1986 when I joined ...old enough to fight, old enough to drink. 17 and bar crawling...
1987... 19 to drink if military, I got assigned to Korea...old enough to see over the bar, old enough to drink...18/19 bar crawling in a foreign country including a 4 day pass + 48 hour pass when I reupped...6 day thunder run from Itaewon to Bong Il Chon
1989...21 to drink if military... Went back to Campbell and hung out at a bar where they knew me from before... showed them my ID on my 21st birthday and we all laughed about it
21 1/2 - charged with DUI (didn't stick, dismissed from court)
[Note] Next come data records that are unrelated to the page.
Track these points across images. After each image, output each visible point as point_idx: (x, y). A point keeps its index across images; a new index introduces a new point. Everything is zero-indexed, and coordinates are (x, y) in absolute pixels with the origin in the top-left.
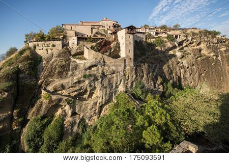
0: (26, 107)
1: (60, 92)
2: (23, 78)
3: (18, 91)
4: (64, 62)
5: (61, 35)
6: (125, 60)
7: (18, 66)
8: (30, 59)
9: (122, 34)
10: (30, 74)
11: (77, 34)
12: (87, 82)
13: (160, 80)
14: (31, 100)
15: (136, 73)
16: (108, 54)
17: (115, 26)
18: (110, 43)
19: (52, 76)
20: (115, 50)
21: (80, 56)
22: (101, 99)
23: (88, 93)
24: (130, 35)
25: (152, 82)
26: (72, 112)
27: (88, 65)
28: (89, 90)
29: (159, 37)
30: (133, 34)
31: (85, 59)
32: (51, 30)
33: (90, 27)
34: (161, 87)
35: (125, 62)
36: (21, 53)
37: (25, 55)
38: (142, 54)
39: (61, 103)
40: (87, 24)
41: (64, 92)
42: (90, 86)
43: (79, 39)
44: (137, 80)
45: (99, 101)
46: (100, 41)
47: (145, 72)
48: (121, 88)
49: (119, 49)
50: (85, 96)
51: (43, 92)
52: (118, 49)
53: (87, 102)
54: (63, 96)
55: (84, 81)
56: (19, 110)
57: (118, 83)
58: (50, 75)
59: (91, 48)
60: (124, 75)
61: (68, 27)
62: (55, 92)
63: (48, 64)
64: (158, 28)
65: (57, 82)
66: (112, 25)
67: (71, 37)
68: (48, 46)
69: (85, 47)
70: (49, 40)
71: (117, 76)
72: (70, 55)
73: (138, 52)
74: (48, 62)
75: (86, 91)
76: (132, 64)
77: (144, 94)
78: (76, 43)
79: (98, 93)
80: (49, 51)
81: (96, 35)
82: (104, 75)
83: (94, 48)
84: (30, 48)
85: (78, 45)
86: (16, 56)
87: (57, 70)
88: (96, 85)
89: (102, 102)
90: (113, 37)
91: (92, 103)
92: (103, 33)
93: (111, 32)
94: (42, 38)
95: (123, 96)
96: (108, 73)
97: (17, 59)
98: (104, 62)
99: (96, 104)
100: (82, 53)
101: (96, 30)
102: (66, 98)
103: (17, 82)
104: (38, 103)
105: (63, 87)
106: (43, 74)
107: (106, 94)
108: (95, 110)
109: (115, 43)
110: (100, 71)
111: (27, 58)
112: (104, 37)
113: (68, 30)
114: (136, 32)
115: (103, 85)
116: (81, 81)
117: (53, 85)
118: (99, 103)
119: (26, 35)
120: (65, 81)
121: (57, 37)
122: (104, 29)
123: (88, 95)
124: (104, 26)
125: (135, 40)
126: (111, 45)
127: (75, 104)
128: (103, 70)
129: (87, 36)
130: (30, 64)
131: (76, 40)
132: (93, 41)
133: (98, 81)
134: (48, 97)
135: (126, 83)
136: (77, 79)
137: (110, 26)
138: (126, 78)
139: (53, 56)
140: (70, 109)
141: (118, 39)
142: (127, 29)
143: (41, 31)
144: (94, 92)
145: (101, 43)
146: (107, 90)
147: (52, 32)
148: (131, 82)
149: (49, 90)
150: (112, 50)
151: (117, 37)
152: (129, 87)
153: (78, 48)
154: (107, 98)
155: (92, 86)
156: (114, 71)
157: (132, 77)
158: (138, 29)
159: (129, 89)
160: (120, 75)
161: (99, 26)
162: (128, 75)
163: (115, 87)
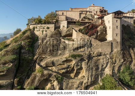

My point is that there isn't enough behavioral difference between 17/18 and 21 to make it matter what the drinking age is. Soldiers will always drink, they will always get in fights and they will always do stupid shit. It's about individual responsibility and maturity, not age. The biggest difference is that if you lower the drinking age, the younger soldiers will lose some of the mystique around it because it's no longer doing something that is forbidden. They won't have to hide what they are doing any longer.
<Begin rant>
This is all more PC bullshit. The warrior class is a different breed. Work hard, play hard has always been the motto for those that voluntarily put themselves in harm's way. The closer to the enemy the harder the play. Work hard, don't play is a recipe for disaster. If you have the major stressor of military service, which is only worsened by deployment and combat deployment, you have to have some release. It's different for everyone. If you make all of the forms of release verboten, then you end up with strung out, stressed killers with no productive way to burn it off. For me relieving stress was getting out of the barracks, hanging out in a bar with friends, having a few (or more than a few drinks) and getting stupid while trying to get lucky with some of the local ladies. The next day I'd feel like hell, but I was good for a long time after. There's just not a good way for the military to replace that form of release. I'd have probably lost it along the way if I hadn't been able to burn stress that way. I always knew no matter what kind of crap was going on or how bad the suck was that there was a good time with friends waiting at the end of it. So yes, I say lower the drinking age. A lot of really good troops that are exactly the kind of people we need are getting drummed out of the service or having their careers ruined for alcohol related incidents, and non-alcohol related incidents that come from being bored, that shouldn't even be an issue. It used to be that no one made E6 without at least one Article 15 resulting in loss of a stripe. Now an Article 15 ends a career and more than a few of them are directly related to the drinking age.
Yes, the services need the soldiers that play by the rules but they also need the steely eyed killer that parties hard when not engaging the enemy.